Ähnlich schaut es im Kreis Miesbach aus. Mangels eigenen Grundbesitzes kann der grüne Landrat Rzehak an die Bauern nur appellieren, auf Pflanzengift zu verzichten. Aber das fällt auf fruchtbaren Boden:

"Unsere Bauern stehen auch dahinter. Es ist interessant, dass der Kreisverband des Bauernverbands diese Resolution im Kreistag auch mit initiiert hat. Das wäre ein gutes Beispiel auch für den bayerischen und Bundesbauernverband. Der Appell aus dem Oberland: Die Bauern vor Ort wissen, was gut ist." Wolfgang Rzehak (Grüne), Landrat Miesbach

Viel ändern müssen die Miesbacher Landwirte allerdings nicht. 30 Prozent sind sowieso schon Biobauern - der bayerische Spitzenwert - und die anderen wirtschaften meist auf Grünland, wo Glyphosat generell kaum eine Rolle spielt. 

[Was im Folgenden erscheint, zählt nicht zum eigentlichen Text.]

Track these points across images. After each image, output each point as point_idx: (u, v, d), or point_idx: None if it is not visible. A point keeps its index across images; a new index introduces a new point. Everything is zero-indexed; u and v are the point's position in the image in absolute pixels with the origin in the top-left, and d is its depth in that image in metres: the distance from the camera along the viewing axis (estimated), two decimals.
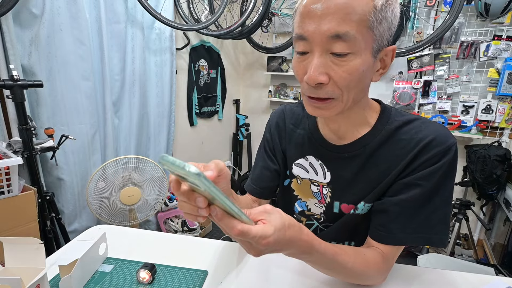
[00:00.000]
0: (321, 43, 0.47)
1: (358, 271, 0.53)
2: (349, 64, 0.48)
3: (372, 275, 0.56)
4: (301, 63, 0.51)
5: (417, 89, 2.21)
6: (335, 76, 0.48)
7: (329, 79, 0.49)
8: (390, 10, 0.48)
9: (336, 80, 0.49)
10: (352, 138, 0.60)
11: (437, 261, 1.33)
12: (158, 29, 2.00)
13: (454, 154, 0.54)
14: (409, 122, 0.58)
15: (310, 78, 0.48)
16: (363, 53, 0.48)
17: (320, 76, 0.48)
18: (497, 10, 1.80)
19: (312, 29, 0.47)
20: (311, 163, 0.67)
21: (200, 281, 0.59)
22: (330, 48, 0.47)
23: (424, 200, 0.54)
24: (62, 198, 1.58)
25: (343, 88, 0.49)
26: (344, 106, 0.52)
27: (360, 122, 0.59)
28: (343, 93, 0.50)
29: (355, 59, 0.48)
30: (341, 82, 0.49)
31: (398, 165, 0.56)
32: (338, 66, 0.48)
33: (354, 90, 0.51)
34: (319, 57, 0.48)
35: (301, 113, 0.71)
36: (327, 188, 0.65)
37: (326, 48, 0.48)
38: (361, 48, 0.47)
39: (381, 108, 0.61)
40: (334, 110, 0.52)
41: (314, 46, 0.48)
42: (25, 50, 1.35)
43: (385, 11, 0.47)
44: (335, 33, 0.46)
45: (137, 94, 1.91)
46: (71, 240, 0.74)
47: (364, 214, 0.62)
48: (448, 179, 0.54)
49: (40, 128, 1.42)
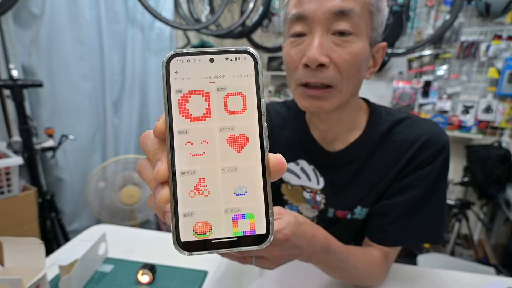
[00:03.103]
0: (323, 21, 0.45)
1: (367, 272, 0.53)
2: (352, 46, 0.46)
3: (376, 275, 0.56)
4: (297, 47, 0.48)
5: (417, 89, 2.21)
6: (337, 58, 0.46)
7: (330, 62, 0.46)
8: (383, 4, 0.49)
9: (337, 63, 0.46)
10: (345, 143, 0.58)
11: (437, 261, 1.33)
12: (158, 29, 2.00)
13: (448, 152, 0.54)
14: (400, 121, 0.57)
15: (310, 58, 0.45)
16: (364, 38, 0.47)
17: (321, 56, 0.45)
18: (498, 10, 1.80)
19: (314, 7, 0.44)
20: (303, 167, 0.63)
21: (200, 281, 0.59)
22: (333, 27, 0.45)
23: (422, 201, 0.54)
24: (62, 198, 1.58)
25: (344, 74, 0.47)
26: (343, 98, 0.50)
27: (351, 124, 0.58)
28: (343, 80, 0.47)
29: (357, 41, 0.46)
30: (343, 65, 0.46)
31: (393, 167, 0.56)
32: (340, 48, 0.46)
33: (353, 79, 0.49)
34: (320, 37, 0.45)
35: (287, 114, 0.67)
36: (321, 195, 0.62)
37: (327, 28, 0.45)
38: (363, 32, 0.46)
39: (369, 108, 0.60)
40: (333, 102, 0.49)
41: (314, 26, 0.45)
42: (25, 50, 1.35)
43: (381, 3, 0.48)
44: (340, 9, 0.43)
45: (137, 94, 1.91)
46: (71, 240, 0.74)
47: (363, 220, 0.61)
48: (443, 178, 0.55)
49: (40, 128, 1.42)
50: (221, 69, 0.21)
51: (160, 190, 0.20)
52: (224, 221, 0.21)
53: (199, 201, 0.21)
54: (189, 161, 0.21)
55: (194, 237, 0.21)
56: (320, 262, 0.47)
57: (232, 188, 0.21)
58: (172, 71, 0.20)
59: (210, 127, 0.21)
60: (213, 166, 0.21)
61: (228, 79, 0.21)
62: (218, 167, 0.21)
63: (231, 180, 0.21)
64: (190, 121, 0.21)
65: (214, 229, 0.21)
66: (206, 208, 0.21)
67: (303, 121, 0.63)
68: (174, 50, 0.21)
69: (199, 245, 0.21)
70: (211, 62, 0.21)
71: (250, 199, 0.21)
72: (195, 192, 0.21)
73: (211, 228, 0.21)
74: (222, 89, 0.21)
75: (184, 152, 0.21)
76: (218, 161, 0.21)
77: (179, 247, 0.20)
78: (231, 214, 0.21)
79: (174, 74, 0.20)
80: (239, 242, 0.21)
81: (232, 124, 0.21)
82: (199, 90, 0.21)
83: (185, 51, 0.21)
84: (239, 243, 0.21)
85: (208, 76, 0.21)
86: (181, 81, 0.20)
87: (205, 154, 0.21)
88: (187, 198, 0.20)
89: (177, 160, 0.20)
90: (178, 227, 0.20)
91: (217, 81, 0.21)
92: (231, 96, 0.21)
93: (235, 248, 0.21)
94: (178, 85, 0.20)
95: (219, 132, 0.21)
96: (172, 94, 0.20)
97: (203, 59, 0.21)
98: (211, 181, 0.21)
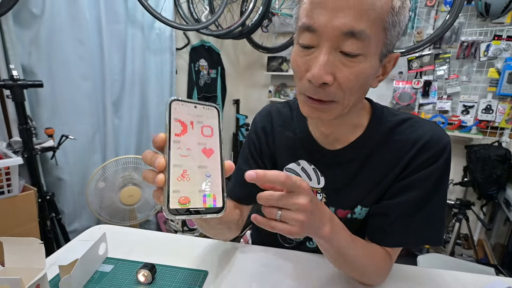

"Man muss man ehrlicherweise sagen: Es ist mehr ein Symbol, ein Appell. Aber es ist ein wichtiges Symbol. Wenn das alle Landkreise und Kommunen so machen würden, dann ist das ein Zeichen nach oben, in den Bund, die EU: Wir wollen das nicht, wir wollen kein Gift." Wolfgang Rzehak (Grüne), Landrat Miesbach

Etikett "glyphosatfrei" hilft auch der Tourismuswerbung

Und ein bisschen Eigennutz ist auch dabei, gibt der grüne Landrat zu, wenn sich ein Landkreis wie Miesbach glyphosatfrei nennt:

"Ja, es sollte sich auch auszahlen. Es ist auch eine Image-Sache. Wir haben naturnahen Tourismus." Wolfgang Rzehak (Grüne), Landrat Miesbach

Im Landkreis Berchtesgadener Land sind die Struktur und die Interessenlagen mit vielen Milchbauern und Tourismus prinzipiell ähnlich. Der Antrag für das Label pestizidfrei hat daher auch dort gute Chancen.